Web entrepreneur Brian Mayer is well aware of the acrimony that exists between some locals in San Francisco and the technorati of Silicon Valley. So it would take some doing to briefly become, as he described himself, “the most hated person in San Francisco.”
It would take ReservationHop, an app Mayer designed to scrape the restaurant site OpenTable, create phony peak-time reservations at choice eateries and then resell them at a nice profit to real diners. The outrage was so great that Mayer had to retreat. But he plans to reboot.
And he’s not alone. In the past year or so, dozens of apps have launched that charge for ostensibly free real estate, including MonkeyParking (users pay to get pinged when spots open up) and Table 8 (similar to ReservationHop). Uber has also caught flak for its surge-pricing model, which charges riders more during peak times.

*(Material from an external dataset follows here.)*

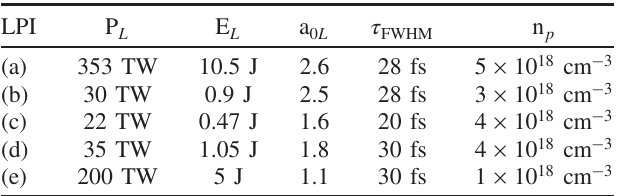
TABLE II. Laser and plasma parameters of the studied injection techniques. P L , E L , a 0 L , and τ stand for the laser pulse FWHM power, energy, strength, and duration, respectively. n p and l p stand for the plasma density and length,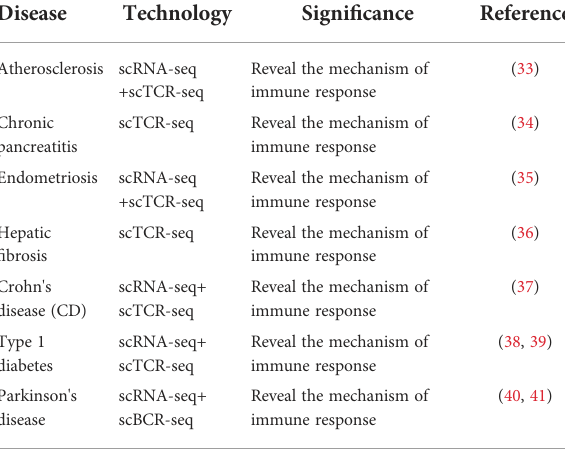
TABLE 4 Summary of studies on the application of single-cell TCR/ BCR sequencing technology in chronic diseases.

To many, these apps seem like a betrayal. We’ve relied on the Internet to be the undoer of middlemen, lowering prices by making information about products and services, especially price, more freely available. ReservationHop and its ilk are doing the opposite: inserting a level of intermediation–a middleman–along with a toll.
Economically, however, they make perfect sense. People see a utility in paying a StubHub premium for tickets to a sold-out concert–yes, you can call it scalping–so the creators of apps like MonkeyParking and ReservationHop are betting they will do the same for reservations and parking spots. (Restaurants throw away money by not having demand-based pricing, says Table 8 co-founder Santosh Jayaram.) “The fact that there’s intermediation is not necessarily bad,” says Haim Mendelson, a professor of electronic business and commerce at Stanford University.
It’s all part of a repeating cycle, says Waverly Deutsch, a professor of entrepreneurship at the University of Chicago’s Booth School of Business. “When an app is created to solve a problem, it creates other problems,” she says. Think of the launch of Groupon, ostensibly a one-stop shop for can’t-beat coupons, which spurred multiple clone coupon sites. Then the apps that were created to solve those, like coupon aggregators, create new problems, and other developers step in. Ultimately, consumers decide the winners and losers–unless authorities intervene first.
That’s what happened to MonkeyParking earlier this year, when San Francisco city officials clamped it with a cease-and-desist order, saying the sale of parking spaces violates city codes. “Technology has given rise to many laudable innovations in how we live and work,” said San Francisco city attorney Dennis Herrera in a statement that accompanied the order, “and MonkeyParking is not one of them.” Similar challenges could affect its regional pay-for-space competitors like Haystack (Boston just banned the scheme) as well as reservation apps such as Resy, zurvu and Killer Rezzy.
Not that those challenges will deter entrepreneurs. Eventually, says Deutsch, “somebody’s going to figure out something good,” and the windfall will be worth it. Consider much lauded middlemen like Kayak and TripAdvisor.
People like MonkeyParking’s creator Paolo Dobrowolny are going to continue to search for opportunities to use information arbitrage to suck more money from your pocket. It might not be what you bargained for, so just call it what it is: naked appitalism.
This appears in the September 08, 2014 issue of TIME.